Às vezes é difícil saber se Caetano Veloso é mais apaixonado pelo cinema ou pela música. Talvez o cinema seja uma paixão e a música outra, apenas que esta é também seu destino. Talvez, ainda, eu esteja apenas procurando uma fórmula para entender alguém que se interessa por tudo, a escrita, o teatro, a pintura - que pratica com gênio várias dessas artes (a pintura não sei, mas ele a pratica em suas roupas e cenários).
Talvez tudo isso seja resultado da formação baiana do momento a que ele se refere em "Cine Subaé: Escritos sobre Cinema (1960-2023)", volume recém-lançado, organização de Claudio Leal e Rodrigo Sombra.
O fato é que logo desembocou na crítica de cinema, que exerceu de maneira precoce e amorosa. Tinha mais ou menos a mesma idade - menos de 20 - que Rogério Sganzerla quando tomou a si o ofício.

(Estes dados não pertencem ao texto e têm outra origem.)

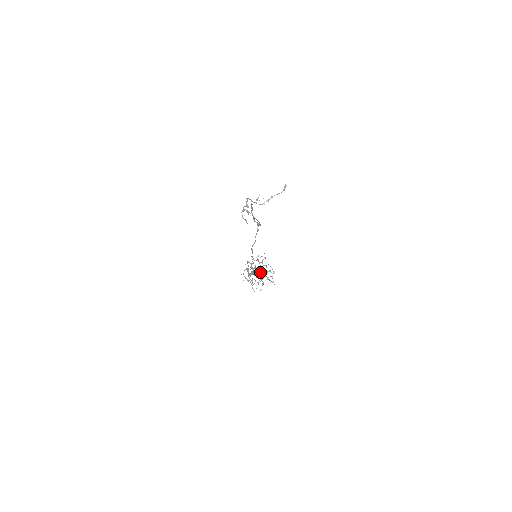
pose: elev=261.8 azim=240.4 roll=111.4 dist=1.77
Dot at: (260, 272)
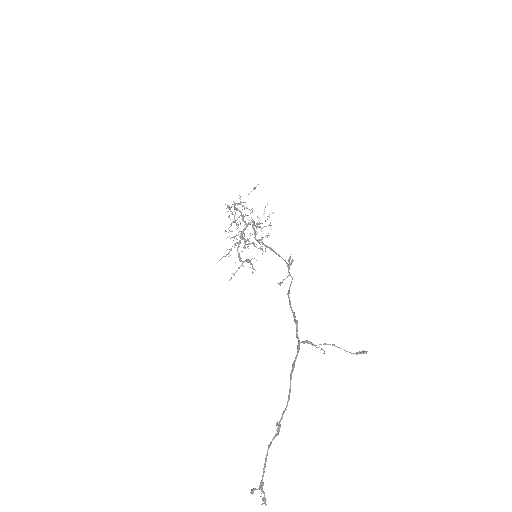
Dot at: (248, 244)
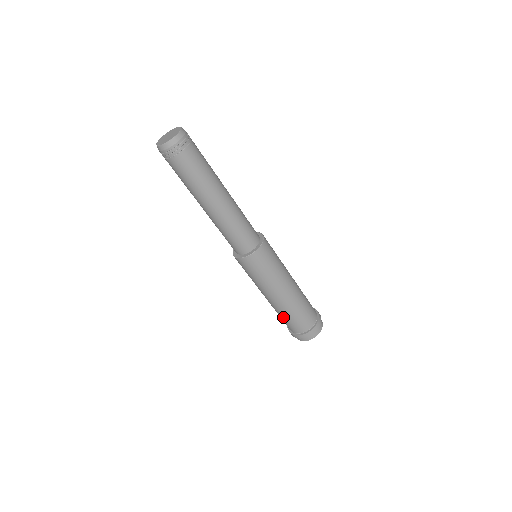
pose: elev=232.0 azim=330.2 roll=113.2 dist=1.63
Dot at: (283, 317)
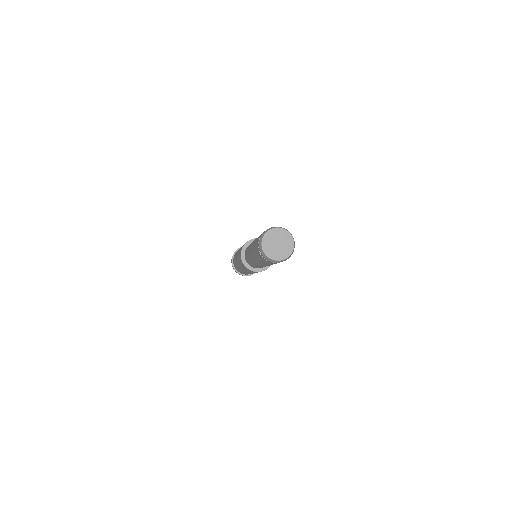
Dot at: occluded
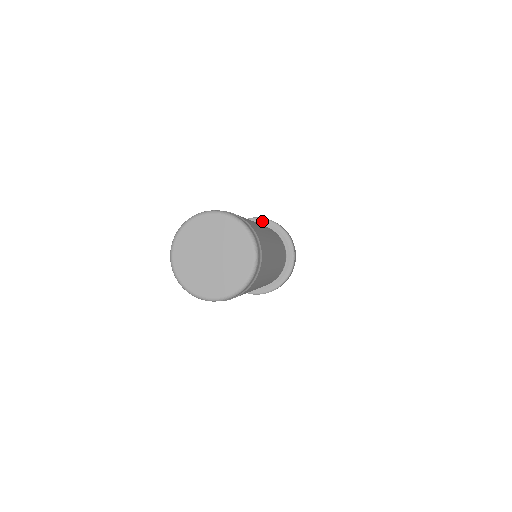
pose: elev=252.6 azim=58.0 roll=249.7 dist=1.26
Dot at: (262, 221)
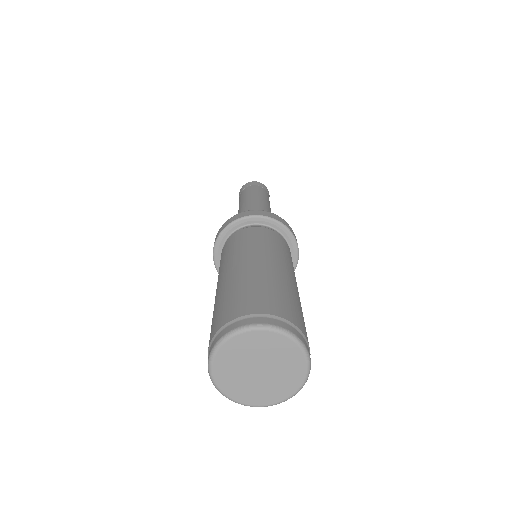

Tinha a experiência de um jovem fã de cinema que não perdia as sessões do Cine Santo Amaro, em sua cidade. A partir dela, dá aulas de liberdade. Quando, por exemplo, designa "Hiroshima, Meu Amor" de poema "literoplástico" e justifica a palavra. Ali, escreve: "Não há só uma fusão de palavras e imagens, mas também a supervalorização do texto... 'cinema' funciona como ilustração, uma ilustração genial, mas ilustração." Pode-se discordar ou não, mas ali está a dúvida que ronda a cabeça de qualquer amante desse filme.
Quando escreve sobre "A Grande Feira", de Roberto Pires (1961), abre o texto assim: "O que tem impedido o surgimento de grandes obras no cinema nacional é a insegurança que o equilíbrio existente entre as tendências de emoção - pessoal, necessidades comerciais, compromissos sociais e estéticos - provoca nos realizadores."
Para ser íntegro, o realizador precisa ser fiel a sua emoção, à sua ideologia política, honesto com o povo (a que deve ser acessível), com a intelligentsia, com os financiadores e ainda fiel à necessidade de criar uma reputação ao cinema brasileiro no exterior.
Com efeito, um acúmulo turbulento de obrigações que passam pela cabeça dos realizadores. Embora os anos seguintes pudessem até desmentir algumas dessas palavras, o desejo de atingir públicos mais amplos e o encarecimento das produções voltam a, em linhas gerais, atestar também a atualidade do diagnóstico.
Os gostos são por vezes sintomáticos do momento. Por exemplo, o texto de "Juventude Transviada", de Nicholas Ray, é um tanto ingênuo (é mesmo), mas James Dean salva tudo com sua presença. De fato, ele está excelente, mas não salva nada: aquela presença dele é do filme, é o filme.
Quanto a "Imitação da Vida", de Douglas Sirk, me surpreendi com a veemência com que desanca esse belo filme. Se viesse de outro crítico eu entenderia, mas Caetano é aquele que reinterpretou "Coração Materno" e mostrou o quanto aquele dramalhão podia ser belo. Mais tarde, Caetano admirará de fio a pavio o cinema de Pedro Almodóvar.
Essas surpresas ajudam. Elas abundam na parte final do livro, em que Caetano se exprime em entrevistas ou fragmentos delas. Numa, diz com todas as letras que prefere Mick Jagger a Ingmar Bergman! Claro, Jagger é uma potência de vida, Bergman é o seu negativo - e também meio chato, embora diabolicamente talentoso. Eu prefiro Arnaldo Antunes a Jagger, porque sua dança é mais original, contida e não contida, nos gestos, na sensualidade, na inteligência. Mas isso é outra história.
Cada página dessa antologia magnificamente colhida e organizada por Leal e Sombra nos diz alguma coisa, nos enriquece de algum modo. Por vezes encherá a algum de nós com a alegria de uma descoberta, pois é um exercício de liberdade que se renova a cada artigo - e até dá vontade de rever seu filme, que vi uma vez e acho que não entendi bulhufas.
Há muita coisa a ler ali. Não posso deixar de dizer, por fim, que a mim sensibilizou em particular a análise precisa dos preciosos filmes de Carlos Adriano, ainda muito pouco vistos e visitados. Mas poetas e poetas se entendem.